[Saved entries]
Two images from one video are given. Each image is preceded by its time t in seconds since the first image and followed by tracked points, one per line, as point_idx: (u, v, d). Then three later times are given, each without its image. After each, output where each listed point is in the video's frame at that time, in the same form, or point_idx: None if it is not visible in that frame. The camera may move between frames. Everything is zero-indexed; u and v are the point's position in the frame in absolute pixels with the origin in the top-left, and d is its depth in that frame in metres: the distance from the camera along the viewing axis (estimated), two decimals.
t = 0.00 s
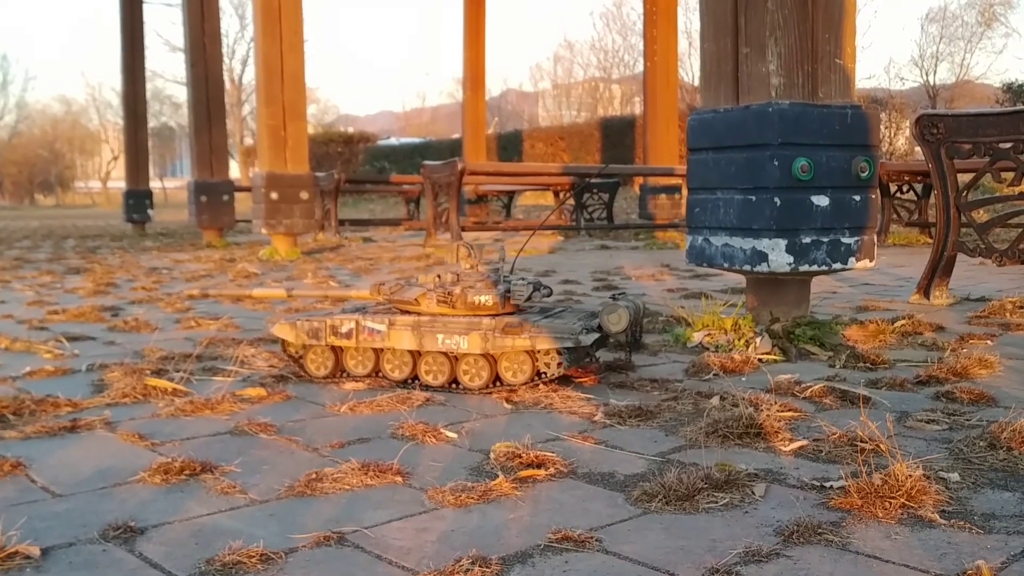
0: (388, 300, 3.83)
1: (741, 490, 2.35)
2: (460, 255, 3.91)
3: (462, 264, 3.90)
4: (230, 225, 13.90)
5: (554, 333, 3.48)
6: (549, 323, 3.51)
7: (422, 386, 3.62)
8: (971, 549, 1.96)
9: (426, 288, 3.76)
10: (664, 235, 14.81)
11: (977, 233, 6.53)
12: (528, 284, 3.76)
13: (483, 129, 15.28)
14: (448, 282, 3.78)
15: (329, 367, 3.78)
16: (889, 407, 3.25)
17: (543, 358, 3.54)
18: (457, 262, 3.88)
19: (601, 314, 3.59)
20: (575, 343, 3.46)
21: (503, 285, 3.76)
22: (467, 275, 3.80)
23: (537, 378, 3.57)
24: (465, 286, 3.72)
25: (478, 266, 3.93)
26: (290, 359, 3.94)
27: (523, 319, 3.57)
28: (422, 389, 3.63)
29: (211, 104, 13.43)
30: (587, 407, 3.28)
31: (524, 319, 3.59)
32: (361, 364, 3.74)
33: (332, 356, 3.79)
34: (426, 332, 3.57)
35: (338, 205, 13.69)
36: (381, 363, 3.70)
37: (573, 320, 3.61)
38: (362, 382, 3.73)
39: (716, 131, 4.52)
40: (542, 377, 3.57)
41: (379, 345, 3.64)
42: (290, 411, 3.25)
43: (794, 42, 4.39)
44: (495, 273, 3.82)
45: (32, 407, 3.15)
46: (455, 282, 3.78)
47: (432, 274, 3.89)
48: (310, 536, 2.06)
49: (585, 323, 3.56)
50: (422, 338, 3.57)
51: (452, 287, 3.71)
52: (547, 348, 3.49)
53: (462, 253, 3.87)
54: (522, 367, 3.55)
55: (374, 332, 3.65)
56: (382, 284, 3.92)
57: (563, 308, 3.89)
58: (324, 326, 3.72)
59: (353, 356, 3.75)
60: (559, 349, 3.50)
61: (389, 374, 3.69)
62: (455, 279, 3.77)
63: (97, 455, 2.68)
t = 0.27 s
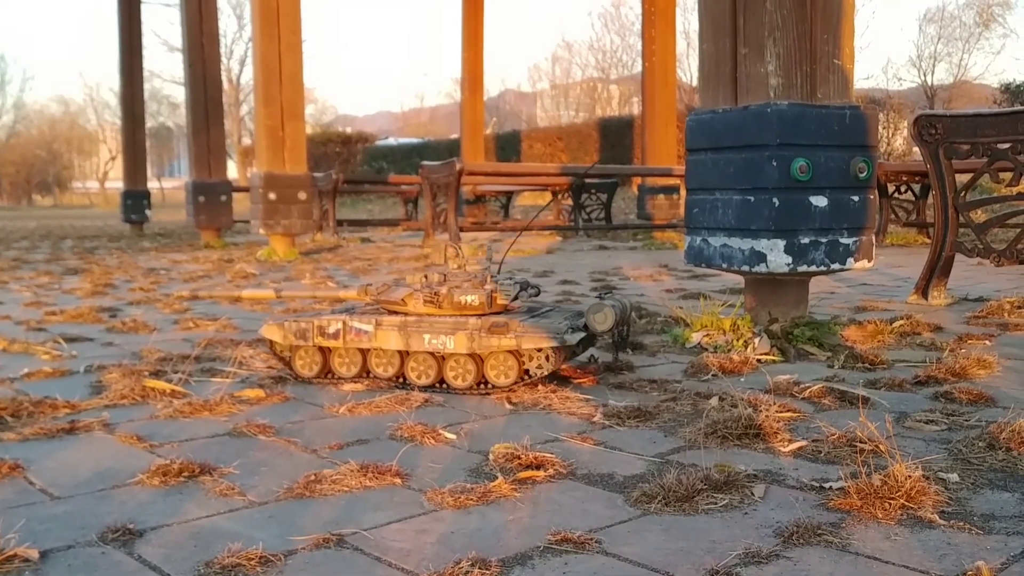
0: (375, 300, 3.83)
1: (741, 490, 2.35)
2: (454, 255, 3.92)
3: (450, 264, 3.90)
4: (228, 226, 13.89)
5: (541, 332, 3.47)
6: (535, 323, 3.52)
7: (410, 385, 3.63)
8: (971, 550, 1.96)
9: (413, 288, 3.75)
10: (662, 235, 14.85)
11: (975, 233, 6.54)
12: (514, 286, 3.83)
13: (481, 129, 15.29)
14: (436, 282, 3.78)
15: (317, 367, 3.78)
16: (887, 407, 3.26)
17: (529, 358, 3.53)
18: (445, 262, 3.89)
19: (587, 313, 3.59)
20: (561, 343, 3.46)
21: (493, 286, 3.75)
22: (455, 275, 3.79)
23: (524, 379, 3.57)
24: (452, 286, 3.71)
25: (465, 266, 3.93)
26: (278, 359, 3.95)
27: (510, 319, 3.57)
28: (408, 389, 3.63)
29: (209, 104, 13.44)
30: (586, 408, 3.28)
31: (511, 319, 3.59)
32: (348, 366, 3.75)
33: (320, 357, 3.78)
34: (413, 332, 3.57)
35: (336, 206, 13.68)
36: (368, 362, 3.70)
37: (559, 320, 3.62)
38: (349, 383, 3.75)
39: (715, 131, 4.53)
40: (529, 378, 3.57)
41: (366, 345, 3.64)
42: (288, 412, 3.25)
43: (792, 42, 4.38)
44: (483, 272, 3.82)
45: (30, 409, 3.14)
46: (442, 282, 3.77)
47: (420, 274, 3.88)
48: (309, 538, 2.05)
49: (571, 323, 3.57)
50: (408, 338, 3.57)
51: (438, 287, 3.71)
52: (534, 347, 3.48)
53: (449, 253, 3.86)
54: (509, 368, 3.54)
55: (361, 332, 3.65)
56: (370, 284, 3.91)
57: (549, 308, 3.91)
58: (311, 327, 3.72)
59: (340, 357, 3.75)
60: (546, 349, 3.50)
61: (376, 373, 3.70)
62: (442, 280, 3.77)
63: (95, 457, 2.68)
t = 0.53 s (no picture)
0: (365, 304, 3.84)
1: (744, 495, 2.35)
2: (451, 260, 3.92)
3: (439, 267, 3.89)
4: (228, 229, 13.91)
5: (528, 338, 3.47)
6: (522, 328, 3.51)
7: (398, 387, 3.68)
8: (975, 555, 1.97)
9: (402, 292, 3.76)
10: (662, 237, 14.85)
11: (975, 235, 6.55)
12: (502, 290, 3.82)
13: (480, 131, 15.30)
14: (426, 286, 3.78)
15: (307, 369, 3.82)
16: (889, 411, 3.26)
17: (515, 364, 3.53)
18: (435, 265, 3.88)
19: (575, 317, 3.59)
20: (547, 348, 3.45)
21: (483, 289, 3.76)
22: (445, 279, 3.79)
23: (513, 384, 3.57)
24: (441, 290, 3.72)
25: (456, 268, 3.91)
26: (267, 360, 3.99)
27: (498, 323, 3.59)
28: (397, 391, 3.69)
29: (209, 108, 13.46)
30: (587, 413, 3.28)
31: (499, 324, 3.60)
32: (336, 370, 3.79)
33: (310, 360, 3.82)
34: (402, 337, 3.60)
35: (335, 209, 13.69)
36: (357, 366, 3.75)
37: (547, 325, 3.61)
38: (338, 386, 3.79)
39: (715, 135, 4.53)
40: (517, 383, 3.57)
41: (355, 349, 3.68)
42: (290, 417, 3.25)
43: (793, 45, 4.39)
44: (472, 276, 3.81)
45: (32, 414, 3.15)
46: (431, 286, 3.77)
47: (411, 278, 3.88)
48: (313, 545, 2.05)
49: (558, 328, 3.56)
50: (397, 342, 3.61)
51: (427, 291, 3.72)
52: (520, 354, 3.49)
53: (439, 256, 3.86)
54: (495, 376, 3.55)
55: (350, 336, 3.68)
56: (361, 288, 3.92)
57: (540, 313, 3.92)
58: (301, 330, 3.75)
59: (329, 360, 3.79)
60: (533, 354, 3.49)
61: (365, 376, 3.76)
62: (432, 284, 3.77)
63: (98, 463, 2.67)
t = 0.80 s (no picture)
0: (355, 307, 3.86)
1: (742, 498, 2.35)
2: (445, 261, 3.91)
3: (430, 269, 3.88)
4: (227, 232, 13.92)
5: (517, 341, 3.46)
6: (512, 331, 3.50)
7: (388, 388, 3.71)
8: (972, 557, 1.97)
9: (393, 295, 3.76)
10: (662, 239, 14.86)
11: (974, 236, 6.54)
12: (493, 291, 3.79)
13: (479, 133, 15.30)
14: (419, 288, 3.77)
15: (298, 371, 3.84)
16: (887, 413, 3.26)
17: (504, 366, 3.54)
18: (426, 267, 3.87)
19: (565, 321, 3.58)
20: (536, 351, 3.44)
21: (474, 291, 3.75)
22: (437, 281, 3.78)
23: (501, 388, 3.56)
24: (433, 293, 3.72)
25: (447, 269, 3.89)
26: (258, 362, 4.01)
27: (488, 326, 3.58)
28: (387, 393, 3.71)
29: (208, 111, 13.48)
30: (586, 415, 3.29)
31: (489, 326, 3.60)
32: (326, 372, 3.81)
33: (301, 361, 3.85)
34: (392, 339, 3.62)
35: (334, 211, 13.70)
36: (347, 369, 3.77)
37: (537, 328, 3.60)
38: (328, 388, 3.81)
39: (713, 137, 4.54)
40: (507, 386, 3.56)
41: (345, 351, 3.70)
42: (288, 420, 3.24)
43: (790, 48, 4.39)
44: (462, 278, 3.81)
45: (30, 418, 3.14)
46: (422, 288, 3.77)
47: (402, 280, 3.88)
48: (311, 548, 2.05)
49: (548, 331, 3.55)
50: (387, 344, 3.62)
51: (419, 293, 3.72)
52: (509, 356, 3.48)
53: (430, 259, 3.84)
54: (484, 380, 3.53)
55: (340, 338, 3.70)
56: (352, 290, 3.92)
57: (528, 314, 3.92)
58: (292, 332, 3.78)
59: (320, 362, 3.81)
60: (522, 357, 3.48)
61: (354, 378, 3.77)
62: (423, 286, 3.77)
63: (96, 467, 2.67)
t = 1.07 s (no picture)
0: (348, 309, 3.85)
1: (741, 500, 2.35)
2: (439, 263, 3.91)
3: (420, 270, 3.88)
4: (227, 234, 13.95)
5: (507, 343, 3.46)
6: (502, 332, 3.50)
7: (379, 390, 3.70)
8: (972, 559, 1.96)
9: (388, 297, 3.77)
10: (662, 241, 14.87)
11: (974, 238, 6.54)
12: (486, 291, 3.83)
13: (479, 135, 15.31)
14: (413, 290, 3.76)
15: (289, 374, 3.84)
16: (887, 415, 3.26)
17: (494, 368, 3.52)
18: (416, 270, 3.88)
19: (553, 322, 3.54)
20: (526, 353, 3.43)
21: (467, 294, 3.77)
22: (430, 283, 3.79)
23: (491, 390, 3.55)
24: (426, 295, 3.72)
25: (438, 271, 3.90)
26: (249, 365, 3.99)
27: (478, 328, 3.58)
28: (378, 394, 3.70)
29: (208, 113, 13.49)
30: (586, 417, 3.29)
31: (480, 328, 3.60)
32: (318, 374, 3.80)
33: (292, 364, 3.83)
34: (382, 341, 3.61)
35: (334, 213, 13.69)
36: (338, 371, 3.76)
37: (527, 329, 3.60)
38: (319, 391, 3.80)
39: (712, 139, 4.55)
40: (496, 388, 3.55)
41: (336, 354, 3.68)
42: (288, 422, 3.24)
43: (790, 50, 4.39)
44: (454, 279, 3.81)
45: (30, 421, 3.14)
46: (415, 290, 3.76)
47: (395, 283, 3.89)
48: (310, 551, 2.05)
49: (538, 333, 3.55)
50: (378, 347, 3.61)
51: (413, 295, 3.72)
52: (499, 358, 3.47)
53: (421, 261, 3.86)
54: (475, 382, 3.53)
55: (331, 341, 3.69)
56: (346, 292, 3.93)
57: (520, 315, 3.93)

What the task asks:
Above are the records; from them, give again exactly the lines from the one containing "18: (457, 262, 3.88)" to the one containing "38: (362, 382, 3.73)", both lines included, and nothing more.

Response to the task:
18: (457, 262, 3.88)
19: (601, 314, 3.59)
20: (575, 343, 3.46)
21: (503, 285, 3.76)
22: (467, 275, 3.80)
23: (537, 378, 3.57)
24: (465, 286, 3.72)
25: (478, 266, 3.93)
26: (290, 359, 3.94)
27: (523, 319, 3.57)
28: (422, 389, 3.63)
29: (211, 104, 13.43)
30: (587, 407, 3.28)
31: (524, 319, 3.59)
32: (361, 364, 3.74)
33: (332, 356, 3.79)
34: (426, 332, 3.57)
35: (338, 205, 13.69)
36: (381, 363, 3.70)
37: (573, 320, 3.61)
38: (362, 382, 3.73)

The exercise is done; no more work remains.